Alle tekeningaanzichten kunnen aanzichtlabels hebben die tekst en symbolen kunnen bevatten. U kunt de inhoud van de hoofdaanzichtlabels en doorsnedelabels instellen voordat u de tekening maakt. U kunt deze ook aanpassen nadat u de tekening hebt gemaakt.
- Klik op het tabblad Tekeningen & Lijsten op Tekeningeigenschappen en selecteer het tekeningtype.
- Laad tekeningeigenschappen die zo dicht mogelijk aansluiten op degene die u nodig hebt.

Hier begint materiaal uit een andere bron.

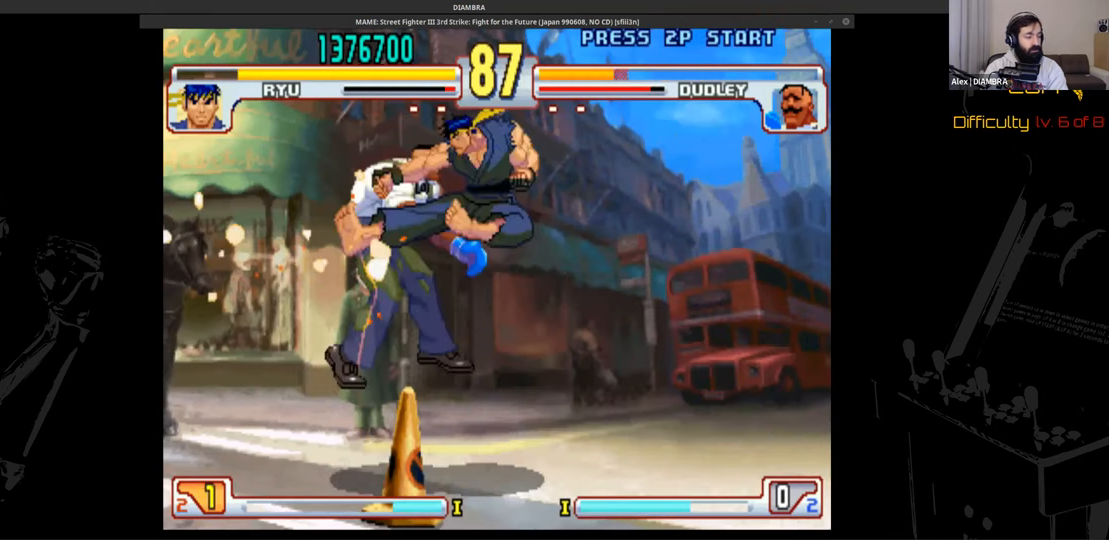
{"buttons": ["DPAD_DOWN", "DPAD_RIGHT"], "events": [[200, "DPAD_UP", "down"], [200, "SQUARE", "up"], [400, "DPAD_DOWN", "down"], [400, "DPAD_RIGHT", "down"], [400, "DPAD_UP", "up"]]}
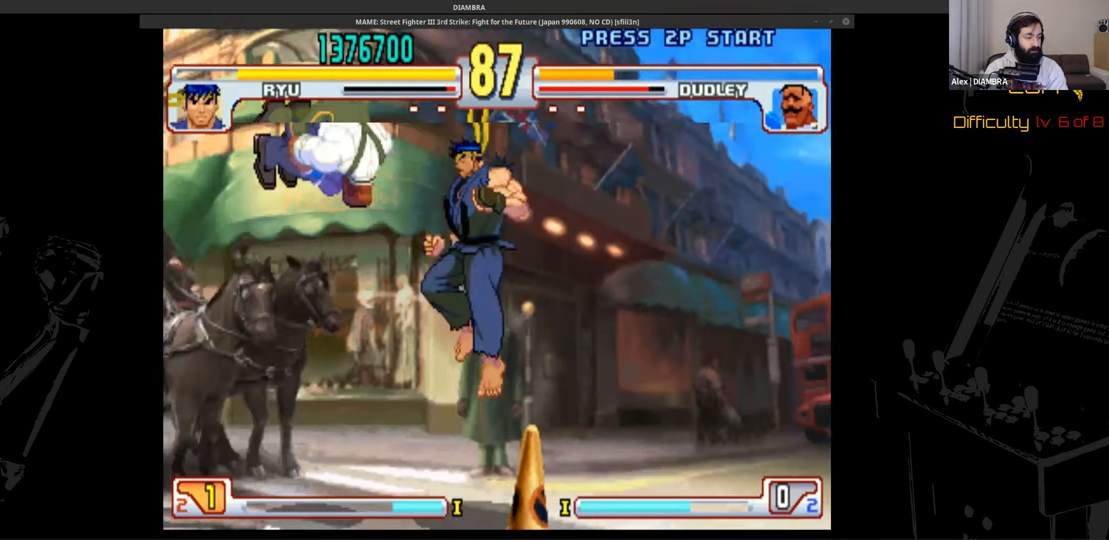
{"buttons": ["DPAD_UP", "DPAD_LEFT"], "events": [[320, "DPAD_DOWN", "up"], [320, "DPAD_LEFT", "down"], [320, "DPAD_RIGHT", "up"], [440, "DPAD_UP", "down"]]}
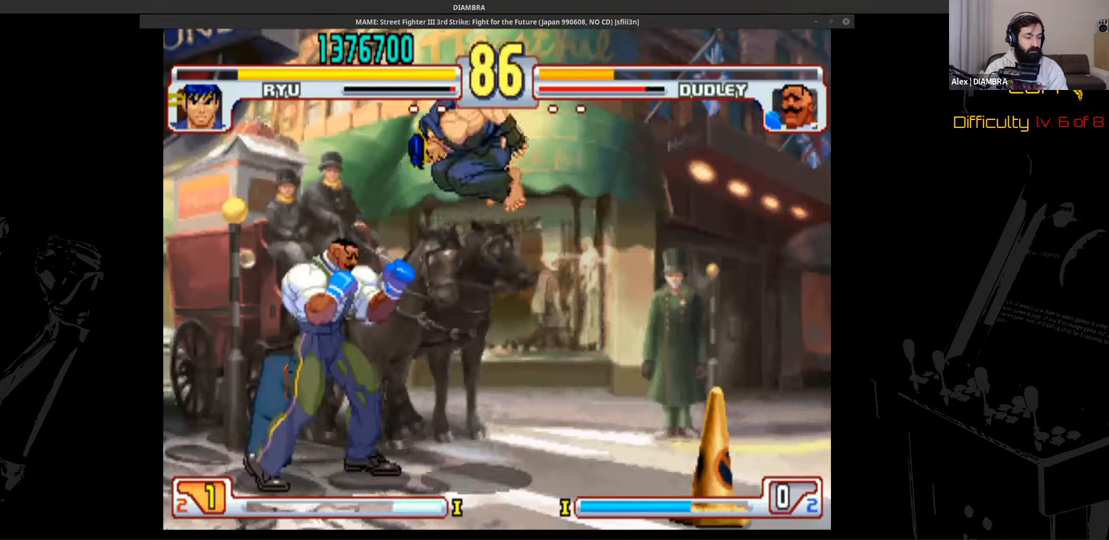
{"buttons": ["DPAD_DOWN", "DPAD_RIGHT"], "events": [[120, "DPAD_DOWN", "down"], [120, "DPAD_LEFT", "up"], [120, "DPAD_UP", "up"], [240, "DPAD_DOWN", "up"], [240, "R2", "down"], [480, "DPAD_DOWN", "down"], [480, "DPAD_RIGHT", "down"], [480, "R2", "up"]]}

- Afhankelijk van het tekeningtype kunt u het volgende doen:
Onderdeel-, merk- en betontekeningen:
- Klik in de optiestructuur aan de linkerzijde op Maken aanzicht , selecteer het aanzicht en de eigenschappen die u wilt wijzigen en klik op Aanzichteigenschappen.
- Klik op Attributen en ga naar het tabblad Label.
Overzichttekeningen:
- Klik op Aanzicht...
- Ga naar het tabblad Label.
- Klik op de knop ... naast A1 - A5 om het dialoogvenster Labelinhoud te openen.
De afbeelding in het dialoogvenster met aanzichteigenschappen is de enige manier om de labeltekst te positioneren. Als u de positionering wijzigt, verandert de afbeelding in het dialoogvenster niet.
- Selecteer op het tabblad Inhoud de elementen die u in het aanzichtlabel wilt opnemen.
- Selecteer indien nodig een element in de lijst, klik op < Kader toevoegen en selecteer het Type en de Kleur voor het kader.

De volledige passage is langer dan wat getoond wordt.